■ What is needed
Below are the entries. Print only the lines starting at the one with "left shoulder: (284, 181)" and ending at the one with "right knee: (17, 391)", exactly, with no pictures.

****

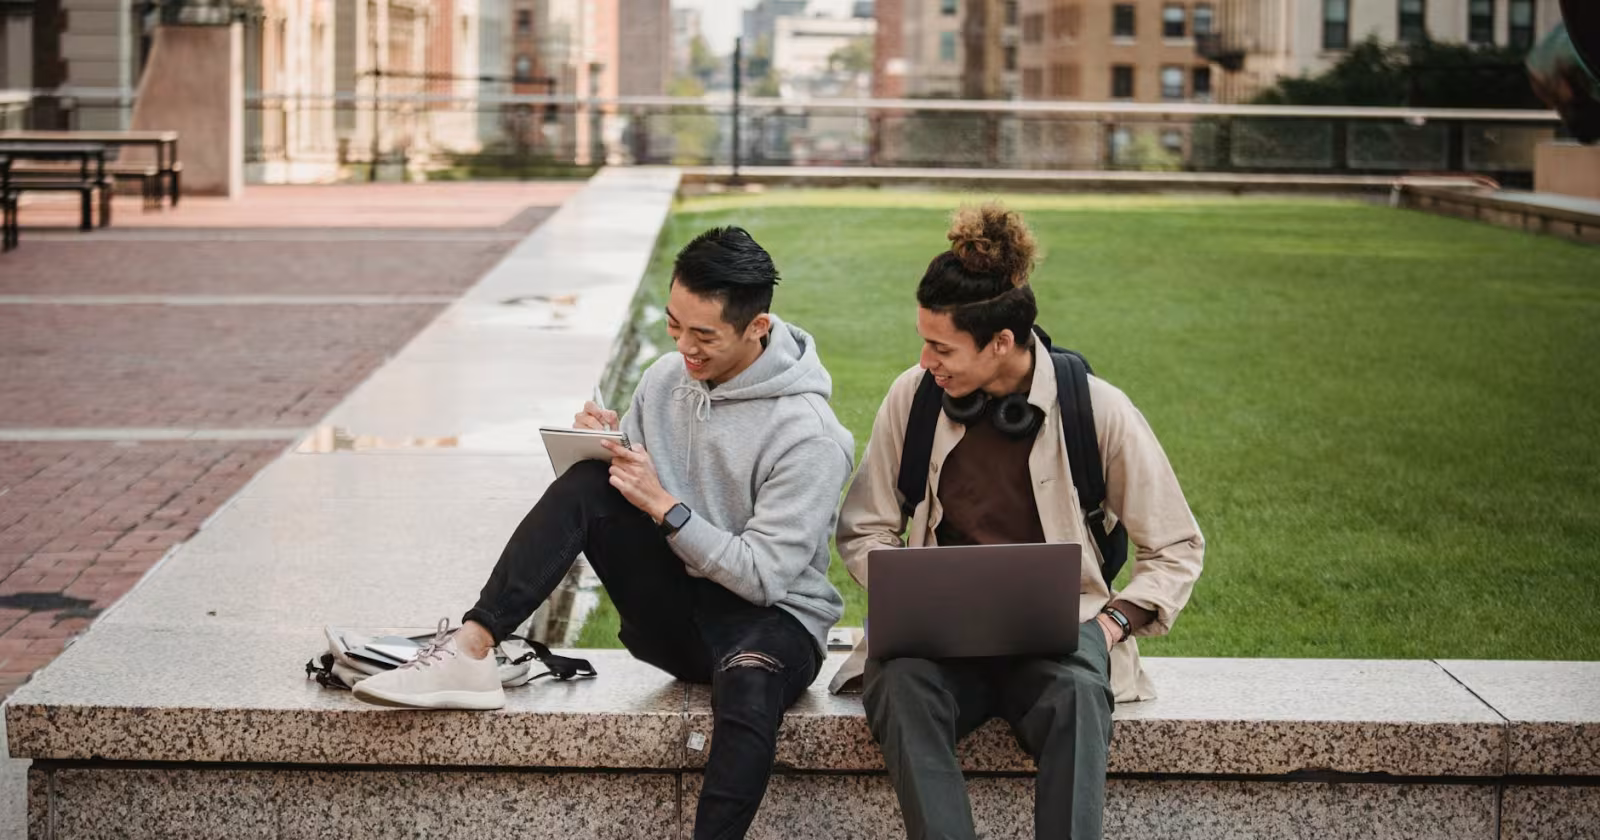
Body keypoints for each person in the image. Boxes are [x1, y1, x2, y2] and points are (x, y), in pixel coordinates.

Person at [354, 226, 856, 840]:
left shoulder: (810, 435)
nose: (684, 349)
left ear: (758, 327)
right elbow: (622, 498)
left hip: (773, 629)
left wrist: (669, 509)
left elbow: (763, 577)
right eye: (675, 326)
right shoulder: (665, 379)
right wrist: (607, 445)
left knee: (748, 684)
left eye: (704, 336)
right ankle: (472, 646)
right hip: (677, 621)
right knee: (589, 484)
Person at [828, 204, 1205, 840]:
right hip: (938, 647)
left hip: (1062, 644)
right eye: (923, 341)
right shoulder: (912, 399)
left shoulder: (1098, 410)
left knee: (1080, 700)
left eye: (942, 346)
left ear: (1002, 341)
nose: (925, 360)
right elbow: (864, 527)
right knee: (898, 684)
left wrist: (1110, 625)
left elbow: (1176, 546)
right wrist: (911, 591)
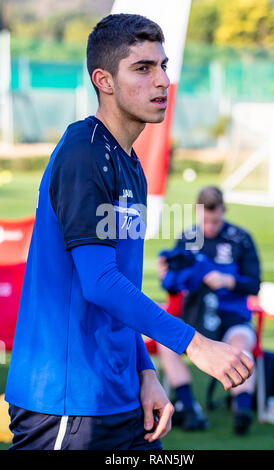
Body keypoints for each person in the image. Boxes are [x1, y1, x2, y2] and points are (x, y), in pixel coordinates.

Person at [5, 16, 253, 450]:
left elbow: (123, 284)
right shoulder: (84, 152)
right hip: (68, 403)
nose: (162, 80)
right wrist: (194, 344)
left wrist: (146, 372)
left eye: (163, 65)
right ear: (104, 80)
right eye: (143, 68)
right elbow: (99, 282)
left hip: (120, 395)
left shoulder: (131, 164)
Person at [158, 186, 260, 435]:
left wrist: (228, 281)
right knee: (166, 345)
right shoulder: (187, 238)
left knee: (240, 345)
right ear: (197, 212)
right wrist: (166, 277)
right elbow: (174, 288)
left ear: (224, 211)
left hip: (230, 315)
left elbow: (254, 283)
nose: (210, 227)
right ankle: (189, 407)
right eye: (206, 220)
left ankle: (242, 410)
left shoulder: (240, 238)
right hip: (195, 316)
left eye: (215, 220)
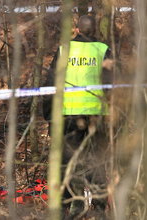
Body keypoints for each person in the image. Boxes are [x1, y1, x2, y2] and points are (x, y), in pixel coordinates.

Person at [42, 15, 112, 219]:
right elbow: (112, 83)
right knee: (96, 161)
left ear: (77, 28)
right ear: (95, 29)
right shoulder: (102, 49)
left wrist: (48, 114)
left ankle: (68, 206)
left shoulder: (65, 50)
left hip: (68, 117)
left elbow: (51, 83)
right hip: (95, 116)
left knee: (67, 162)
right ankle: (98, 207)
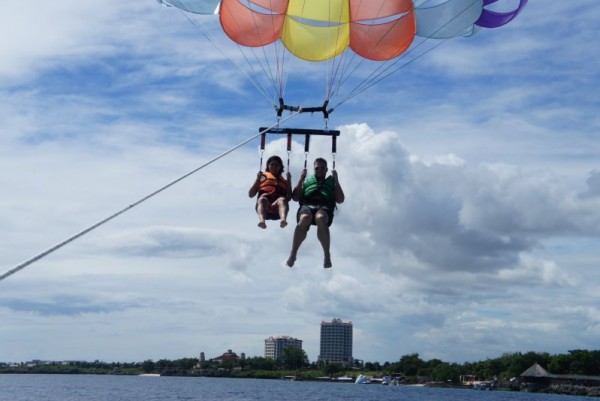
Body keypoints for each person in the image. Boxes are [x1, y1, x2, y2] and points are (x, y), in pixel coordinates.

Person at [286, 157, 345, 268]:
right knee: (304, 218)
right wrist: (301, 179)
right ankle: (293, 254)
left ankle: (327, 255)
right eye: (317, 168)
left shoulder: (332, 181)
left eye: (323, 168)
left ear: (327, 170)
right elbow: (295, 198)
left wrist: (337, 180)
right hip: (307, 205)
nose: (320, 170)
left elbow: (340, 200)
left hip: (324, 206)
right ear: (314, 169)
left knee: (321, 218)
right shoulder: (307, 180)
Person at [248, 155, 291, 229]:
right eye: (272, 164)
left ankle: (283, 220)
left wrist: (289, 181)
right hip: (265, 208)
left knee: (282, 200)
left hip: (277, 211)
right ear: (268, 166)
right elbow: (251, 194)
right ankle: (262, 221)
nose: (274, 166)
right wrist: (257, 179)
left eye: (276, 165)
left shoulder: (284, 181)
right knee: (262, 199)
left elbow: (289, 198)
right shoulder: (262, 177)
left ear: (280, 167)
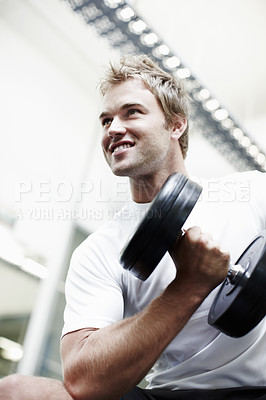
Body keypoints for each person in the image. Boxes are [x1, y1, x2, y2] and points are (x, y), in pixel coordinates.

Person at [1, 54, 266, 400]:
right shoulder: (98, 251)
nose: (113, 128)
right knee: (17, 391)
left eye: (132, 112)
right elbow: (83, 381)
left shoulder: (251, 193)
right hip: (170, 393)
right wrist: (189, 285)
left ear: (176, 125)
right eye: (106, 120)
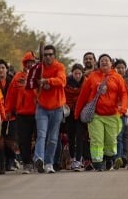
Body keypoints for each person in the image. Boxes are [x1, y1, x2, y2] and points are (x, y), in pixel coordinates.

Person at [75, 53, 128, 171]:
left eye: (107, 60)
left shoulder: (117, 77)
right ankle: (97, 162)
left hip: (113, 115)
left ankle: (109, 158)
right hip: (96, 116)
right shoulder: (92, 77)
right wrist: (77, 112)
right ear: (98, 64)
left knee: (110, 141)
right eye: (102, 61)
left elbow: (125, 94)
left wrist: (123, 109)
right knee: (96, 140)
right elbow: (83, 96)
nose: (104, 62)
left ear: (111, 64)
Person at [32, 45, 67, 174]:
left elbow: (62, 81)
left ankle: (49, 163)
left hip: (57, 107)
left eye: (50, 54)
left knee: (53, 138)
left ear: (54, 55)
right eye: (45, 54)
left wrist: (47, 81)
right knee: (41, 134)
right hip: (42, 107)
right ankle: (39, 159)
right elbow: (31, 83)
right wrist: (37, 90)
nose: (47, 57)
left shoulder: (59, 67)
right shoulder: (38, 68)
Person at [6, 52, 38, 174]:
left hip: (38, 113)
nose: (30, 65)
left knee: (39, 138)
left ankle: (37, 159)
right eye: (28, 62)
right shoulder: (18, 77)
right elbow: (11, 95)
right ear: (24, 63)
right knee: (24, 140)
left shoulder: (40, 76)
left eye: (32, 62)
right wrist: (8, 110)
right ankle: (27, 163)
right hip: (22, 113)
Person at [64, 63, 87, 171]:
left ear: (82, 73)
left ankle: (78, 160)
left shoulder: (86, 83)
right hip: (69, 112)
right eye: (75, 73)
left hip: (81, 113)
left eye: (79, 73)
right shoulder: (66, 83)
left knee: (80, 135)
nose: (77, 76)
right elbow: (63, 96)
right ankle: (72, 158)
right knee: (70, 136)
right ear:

****

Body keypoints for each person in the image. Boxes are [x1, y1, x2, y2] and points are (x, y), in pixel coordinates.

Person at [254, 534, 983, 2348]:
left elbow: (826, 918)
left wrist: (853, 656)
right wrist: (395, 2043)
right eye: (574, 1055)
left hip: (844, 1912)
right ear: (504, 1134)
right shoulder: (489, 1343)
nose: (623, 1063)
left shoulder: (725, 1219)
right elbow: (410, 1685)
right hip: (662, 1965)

****

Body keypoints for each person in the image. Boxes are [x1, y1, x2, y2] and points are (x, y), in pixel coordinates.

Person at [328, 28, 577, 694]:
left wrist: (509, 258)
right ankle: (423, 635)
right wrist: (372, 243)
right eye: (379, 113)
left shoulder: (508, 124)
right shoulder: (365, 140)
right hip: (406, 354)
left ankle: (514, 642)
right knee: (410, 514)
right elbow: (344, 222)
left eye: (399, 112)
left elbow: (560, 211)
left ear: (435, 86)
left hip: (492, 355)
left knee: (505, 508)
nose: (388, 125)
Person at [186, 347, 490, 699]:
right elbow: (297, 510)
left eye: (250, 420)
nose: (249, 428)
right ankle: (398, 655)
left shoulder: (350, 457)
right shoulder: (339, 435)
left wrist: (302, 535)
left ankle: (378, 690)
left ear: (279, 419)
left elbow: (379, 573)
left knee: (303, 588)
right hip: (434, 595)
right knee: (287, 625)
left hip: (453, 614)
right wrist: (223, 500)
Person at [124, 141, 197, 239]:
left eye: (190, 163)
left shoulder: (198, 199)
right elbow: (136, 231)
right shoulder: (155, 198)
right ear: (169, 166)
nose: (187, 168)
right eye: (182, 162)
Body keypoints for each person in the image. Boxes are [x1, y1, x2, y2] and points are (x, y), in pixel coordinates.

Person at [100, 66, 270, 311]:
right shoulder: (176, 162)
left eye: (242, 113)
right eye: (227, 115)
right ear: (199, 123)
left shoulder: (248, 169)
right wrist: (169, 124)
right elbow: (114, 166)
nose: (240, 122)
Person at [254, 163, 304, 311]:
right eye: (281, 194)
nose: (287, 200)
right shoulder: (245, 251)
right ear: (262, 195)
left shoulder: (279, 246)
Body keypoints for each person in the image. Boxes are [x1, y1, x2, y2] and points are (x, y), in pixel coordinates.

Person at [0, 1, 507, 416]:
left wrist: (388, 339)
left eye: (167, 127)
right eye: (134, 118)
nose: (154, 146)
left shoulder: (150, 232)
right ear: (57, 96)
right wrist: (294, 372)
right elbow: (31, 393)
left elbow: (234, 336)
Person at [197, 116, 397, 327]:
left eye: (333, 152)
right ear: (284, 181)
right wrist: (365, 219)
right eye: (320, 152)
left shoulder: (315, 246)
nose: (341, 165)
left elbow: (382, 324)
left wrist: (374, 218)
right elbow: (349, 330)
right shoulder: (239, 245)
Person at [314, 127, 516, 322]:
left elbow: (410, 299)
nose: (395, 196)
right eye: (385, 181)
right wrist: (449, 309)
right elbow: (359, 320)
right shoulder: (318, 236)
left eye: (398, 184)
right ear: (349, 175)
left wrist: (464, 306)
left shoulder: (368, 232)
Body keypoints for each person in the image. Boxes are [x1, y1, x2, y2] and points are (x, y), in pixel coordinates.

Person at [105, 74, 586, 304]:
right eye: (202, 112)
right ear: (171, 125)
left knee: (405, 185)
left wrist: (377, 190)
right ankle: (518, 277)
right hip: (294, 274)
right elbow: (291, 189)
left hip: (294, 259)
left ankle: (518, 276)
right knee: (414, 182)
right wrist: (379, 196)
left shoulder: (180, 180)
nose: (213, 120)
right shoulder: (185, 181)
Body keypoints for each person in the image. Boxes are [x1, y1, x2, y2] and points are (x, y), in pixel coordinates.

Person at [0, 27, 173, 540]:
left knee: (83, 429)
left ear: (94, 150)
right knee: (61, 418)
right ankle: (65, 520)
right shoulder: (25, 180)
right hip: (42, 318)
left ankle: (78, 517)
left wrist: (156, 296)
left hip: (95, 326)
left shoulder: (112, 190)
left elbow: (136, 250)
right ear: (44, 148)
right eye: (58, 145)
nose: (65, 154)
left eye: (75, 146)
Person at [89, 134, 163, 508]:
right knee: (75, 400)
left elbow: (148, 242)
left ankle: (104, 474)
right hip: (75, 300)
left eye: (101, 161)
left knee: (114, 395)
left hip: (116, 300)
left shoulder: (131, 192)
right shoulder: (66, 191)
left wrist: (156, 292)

****

■ Answer space
left shoulder: (284, 181)
right knee: (262, 199)
left elbow: (289, 198)
right shoulder: (262, 177)
left ear: (280, 167)
Body keypoints for each person in the image. Boxes are [x1, y1, x2, y2] and points are (x, y), in pixel coordinates.

Person at [1, 54, 266, 400]:
right shoulder: (98, 251)
nose: (113, 128)
right knee: (17, 391)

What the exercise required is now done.